• **PROBLEMS TO WORK ON**
• A. In the forum thread on sample rates, what does Saxer say that recording textures or instruments at 96 lets you do?
• B. Quote the stretch of the sample-rate forum thread from "- does the music" through "you can get'?".

• **SOURCE TEXT**
━━━━━━━━━━

This! o/~ o=< o-[][]-o


----------



## gsilbers (Oct 9, 2014)

yeah i thought the 96k was more for actual recordings and not when working with sampled instruments at 44.1k or synth plugins in a DAW at 96k. 

usually the difference will be more noticeable with many tracks as suppose to one solo insturment. since its using sample instruments, you could test it. make a dense track inside your DAW at 96 k and mix it down and export a 96k wav track. 
then open the same session but in 48k and export to a 48k wav. 
in PT you have your session at 96k and import both files. the 48k will be upconverted to 96k but the sound will remain of one of 48k sampling rate. and you can AB it. 
and let us know. it be cool to know.


----------



## EastWest Lurker (Oct 9, 2014)

Once again, the specific benefit is supposedly with well coded FX plug-ins like UAD, Waves, etc.


----------



## gsilbers (Oct 9, 2014)

and once again, you can try it oout. 
like this dude did but with synths
https://www.gearslutz.com/board/gear-sh ... rates.html

im more with rgames on this one. but im open to learning. 
ou have the plugs. its a relativly easy test and there is so many threads pointing two either way that it might be worth testing.


----------



## EastWest Lurker (Oct 9, 2014)

gsilbers @ Thu Oct 09 said:


> and once again, you can try it oout.
> like this dude did but with synths
> https://www.gearslutz.com/board/gear-sh ... rates.html
> 
> ...



I know, I just wondered if someone else has already tried all that.


----------



## Saxer (Oct 10, 2014)

i think it's a very individual question.

it might be interesting for sound design: if recording textures or instruments at 96 you can pitch them further down without getting this lofi feel... might be interesting.
also hard core use of good plugins.

but the main questions are:

- does the music gets more emotional when working at 96?
- will there be a difference in the end product?
- do you feel better when working with 'the best you can get'?

━━━━━━━━━━

(Data items)
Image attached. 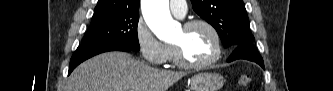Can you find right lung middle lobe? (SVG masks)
Instances as JSON below:
<instances>
[{
	"mask_svg": "<svg viewBox=\"0 0 333 91\" xmlns=\"http://www.w3.org/2000/svg\"><path fill=\"white\" fill-rule=\"evenodd\" d=\"M138 21L139 13H123L92 18L81 45L117 44L138 51L140 49L137 36Z\"/></svg>",
	"mask_w": 333,
	"mask_h": 91,
	"instance_id": "1",
	"label": "right lung middle lobe"
}]
</instances>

━━━━━━━━━━

• **EXERCISE ANSWERS**
• A. It lets you pitch them further down without getting a lofi feel.

• B.
- does the music gets more emotional when working at 96?
- will there be a difference in the end product?
- do you feel better when working with 'the best you can get'?